Opdrachten:
**1)** Geef voor elke bewering hieronder aan of ze klopt met het fragment over het werk voor Medisch Nieuws. Antwoord per bewering met ja of nee en citeer letterlijk de woorden uit het fragment die de doorslag geven.
(a) De schrijver schreef in de jaren tachtig en negentig voor Medisch Nieuws.
(b) Het Academisch Ziekenhuis Groningen ontwikkelde het nieuwe verpleegbed zonder hulp van een fabrikant.
(c) De meeste behandelaars konden direct effectief werken met de apparatuur voor endoscopische chirurgie.
**2)** Werk in het fragment over het werk voor Medisch Nieuws het deel vanaf "Boter op het" tot en met "van het land." bij door "tachtig" te vervangen door "zeventig". Geef dat deel daarna opnieuw weer.

Boter op het hoofd

In de jaren tachtig en negentig schreef ik voor Medisch Nieuws, vakblad voor de ziekenhuizen. Iedere keer als een ziekenhuis een investering deed in een nieuwe techniek of een nieuw apparaat, toog ik erheen om daar een verhaal over te schrijven. Begin jaren negentig had ik mijn handen vol aan het bezoeken van alle ziekenhuizen die apparatuur voor endoscopische chirurgie aanschaften. De techniek moest zich nog bewijzen, en de meeste behandelaars moesten nog een fikse leercurve doormaken voordat ze er effectief mee konden werken, maar dat kon de pret – en de investering – niet drukken. Het toenmalige Academisch Ziekenhuis Groningen ging zelfs zo ver dat het samen met een fabrikant een geheel nieuw elektrisch verpleegbed ontwikkelde. Alsof de bestaande verpleegbedden niet goed waren. En alsof Groningse patiënten anders liggen dan patiënten in de rest van het land.

Gegevensfragmenten:
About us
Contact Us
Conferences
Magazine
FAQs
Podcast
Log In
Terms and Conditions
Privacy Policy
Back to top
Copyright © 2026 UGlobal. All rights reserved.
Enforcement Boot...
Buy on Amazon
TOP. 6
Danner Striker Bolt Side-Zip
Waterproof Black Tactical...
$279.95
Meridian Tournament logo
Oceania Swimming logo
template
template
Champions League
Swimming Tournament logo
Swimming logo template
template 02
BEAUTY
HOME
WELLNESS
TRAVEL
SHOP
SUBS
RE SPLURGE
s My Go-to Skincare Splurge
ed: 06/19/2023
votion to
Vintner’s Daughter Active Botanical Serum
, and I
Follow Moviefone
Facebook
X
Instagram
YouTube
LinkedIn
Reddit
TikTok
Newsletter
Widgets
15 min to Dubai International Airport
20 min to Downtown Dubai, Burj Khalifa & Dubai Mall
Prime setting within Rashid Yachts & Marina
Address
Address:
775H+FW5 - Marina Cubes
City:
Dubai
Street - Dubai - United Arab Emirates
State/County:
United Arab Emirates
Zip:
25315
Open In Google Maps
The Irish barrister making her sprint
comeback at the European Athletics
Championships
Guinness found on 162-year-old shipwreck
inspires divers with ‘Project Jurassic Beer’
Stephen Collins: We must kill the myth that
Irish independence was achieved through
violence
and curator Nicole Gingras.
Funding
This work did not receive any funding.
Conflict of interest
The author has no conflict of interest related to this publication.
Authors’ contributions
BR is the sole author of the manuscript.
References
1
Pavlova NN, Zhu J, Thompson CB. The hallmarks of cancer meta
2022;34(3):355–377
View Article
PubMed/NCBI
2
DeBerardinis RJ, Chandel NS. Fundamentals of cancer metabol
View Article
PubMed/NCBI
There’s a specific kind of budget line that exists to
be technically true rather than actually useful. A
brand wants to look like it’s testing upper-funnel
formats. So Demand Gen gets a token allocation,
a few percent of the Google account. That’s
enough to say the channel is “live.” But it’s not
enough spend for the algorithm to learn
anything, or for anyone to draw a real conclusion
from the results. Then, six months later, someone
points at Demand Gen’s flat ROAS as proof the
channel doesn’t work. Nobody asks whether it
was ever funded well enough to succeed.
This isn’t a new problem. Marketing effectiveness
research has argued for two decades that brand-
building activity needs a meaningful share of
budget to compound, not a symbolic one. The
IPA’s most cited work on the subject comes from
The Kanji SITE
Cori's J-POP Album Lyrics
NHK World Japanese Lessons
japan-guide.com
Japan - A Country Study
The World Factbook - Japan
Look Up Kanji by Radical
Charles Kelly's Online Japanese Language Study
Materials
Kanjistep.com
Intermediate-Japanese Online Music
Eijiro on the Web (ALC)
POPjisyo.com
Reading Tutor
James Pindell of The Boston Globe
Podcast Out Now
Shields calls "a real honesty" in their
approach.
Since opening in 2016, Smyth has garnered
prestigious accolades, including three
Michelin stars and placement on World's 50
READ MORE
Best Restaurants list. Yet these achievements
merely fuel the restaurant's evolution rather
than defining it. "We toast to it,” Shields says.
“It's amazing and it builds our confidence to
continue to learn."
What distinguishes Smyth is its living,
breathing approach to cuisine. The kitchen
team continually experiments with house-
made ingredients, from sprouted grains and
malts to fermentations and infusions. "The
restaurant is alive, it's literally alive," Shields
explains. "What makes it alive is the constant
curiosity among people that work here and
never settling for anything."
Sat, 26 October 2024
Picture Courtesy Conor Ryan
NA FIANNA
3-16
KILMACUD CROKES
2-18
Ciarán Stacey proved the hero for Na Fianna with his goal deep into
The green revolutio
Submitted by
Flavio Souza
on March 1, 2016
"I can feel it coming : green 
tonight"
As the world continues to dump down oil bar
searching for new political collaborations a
==
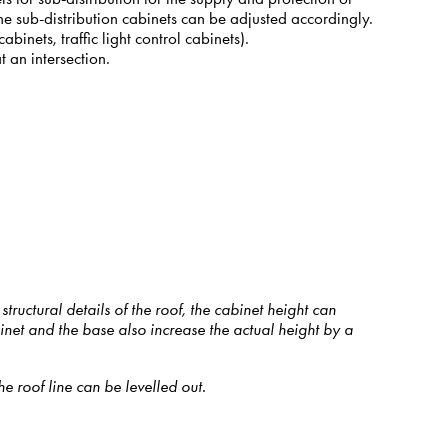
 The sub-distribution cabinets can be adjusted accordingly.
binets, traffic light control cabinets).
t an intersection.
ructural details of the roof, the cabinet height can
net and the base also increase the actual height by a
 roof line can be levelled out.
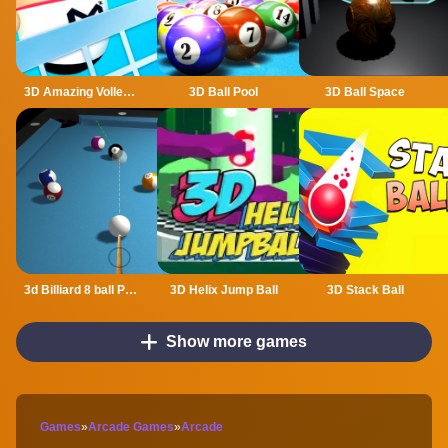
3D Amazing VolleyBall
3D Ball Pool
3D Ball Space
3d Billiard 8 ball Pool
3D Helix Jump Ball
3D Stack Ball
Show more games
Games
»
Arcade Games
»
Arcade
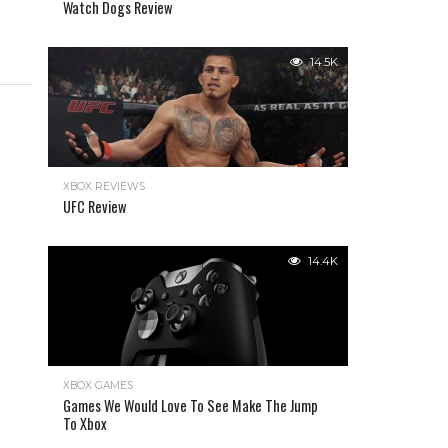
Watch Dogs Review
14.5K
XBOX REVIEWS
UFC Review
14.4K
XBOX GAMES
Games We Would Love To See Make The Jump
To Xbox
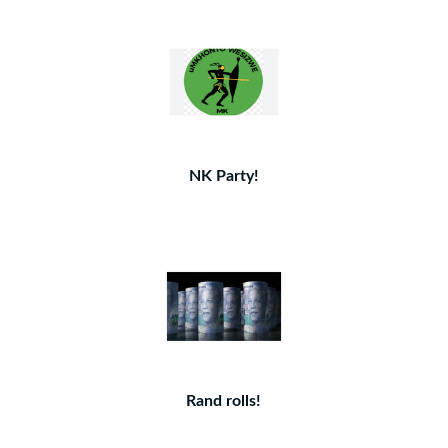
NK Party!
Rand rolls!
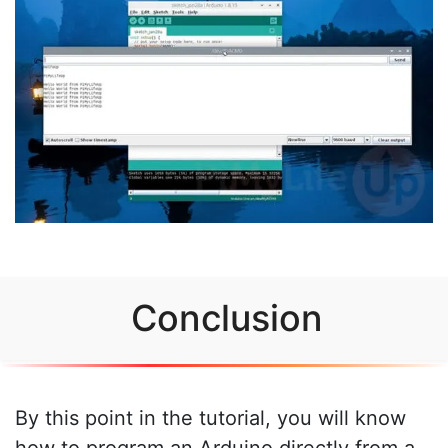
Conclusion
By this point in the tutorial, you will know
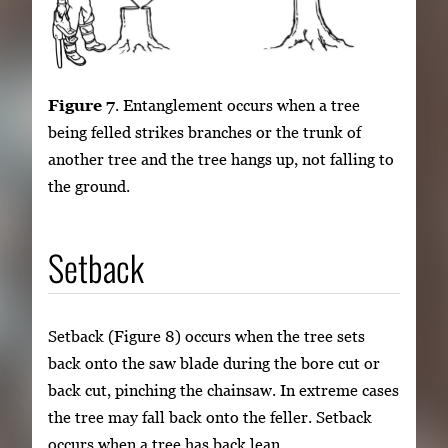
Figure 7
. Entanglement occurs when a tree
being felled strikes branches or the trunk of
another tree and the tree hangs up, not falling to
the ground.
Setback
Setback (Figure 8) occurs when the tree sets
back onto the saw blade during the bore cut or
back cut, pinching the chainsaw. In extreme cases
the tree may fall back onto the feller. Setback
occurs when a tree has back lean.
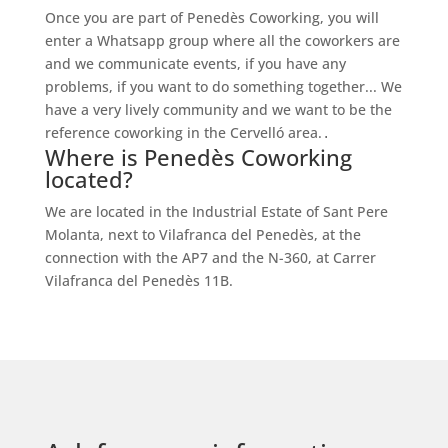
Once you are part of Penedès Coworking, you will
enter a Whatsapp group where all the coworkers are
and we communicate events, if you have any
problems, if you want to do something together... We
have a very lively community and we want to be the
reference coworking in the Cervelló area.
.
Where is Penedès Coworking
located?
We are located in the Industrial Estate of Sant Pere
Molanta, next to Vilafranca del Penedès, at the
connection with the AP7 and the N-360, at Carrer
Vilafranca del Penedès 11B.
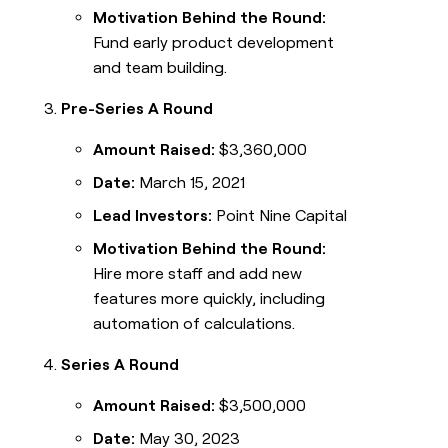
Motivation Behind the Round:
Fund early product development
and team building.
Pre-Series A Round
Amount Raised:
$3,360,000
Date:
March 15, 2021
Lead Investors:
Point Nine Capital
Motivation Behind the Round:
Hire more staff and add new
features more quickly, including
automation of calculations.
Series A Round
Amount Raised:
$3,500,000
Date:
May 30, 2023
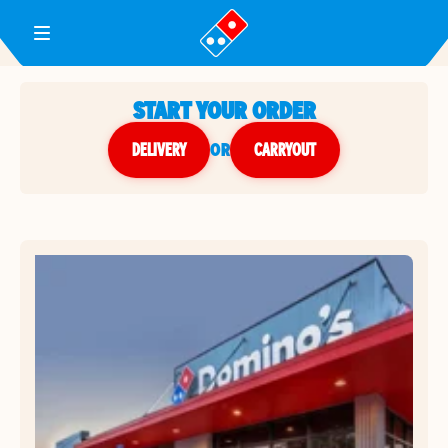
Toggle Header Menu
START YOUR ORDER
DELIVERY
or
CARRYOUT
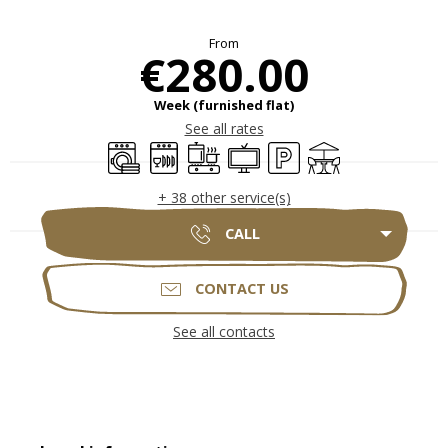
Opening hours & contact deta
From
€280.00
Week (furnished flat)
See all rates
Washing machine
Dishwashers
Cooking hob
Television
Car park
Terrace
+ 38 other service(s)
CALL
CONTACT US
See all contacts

Antwoorden:
**1)**
(a) Ja: "In de jaren tachtig en negentig schreef ik voor Medisch Nieuws"
(b) Nee: "samen met een fabrikant een geheel nieuw elektrisch verpleegbed ontwikkelde"
(c) Nee: "de meeste behandelaars moesten nog een fikse leercurve doormaken voordat ze er effectief mee konden werken"

**2)**
Boter op het hoofd

In de jaren zeventig en negentig schreef ik voor Medisch Nieuws, vakblad voor de ziekenhuizen. Iedere keer als een ziekenhuis een investering deed in een nieuwe techniek of een nieuw apparaat, toog ik erheen om daar een verhaal over te schrijven. Begin jaren negentig had ik mijn handen vol aan het bezoeken van alle ziekenhuizen die apparatuur voor endoscopische chirurgie aanschaften. De techniek moest zich nog bewijzen, en de meeste behandelaars moesten nog een fikse leercurve doormaken voordat ze er effectief mee konden werken, maar dat kon de pret – en de investering – niet drukken. Het toenmalige Academisch Ziekenhuis Groningen ging zelfs zo ver dat het samen met een fabrikant een geheel nieuw elektrisch verpleegbed ontwikkelde. Alsof de bestaande verpleegbedden niet goed waren. En alsof Groningse patiënten anders liggen dan patiënten in de rest van het land.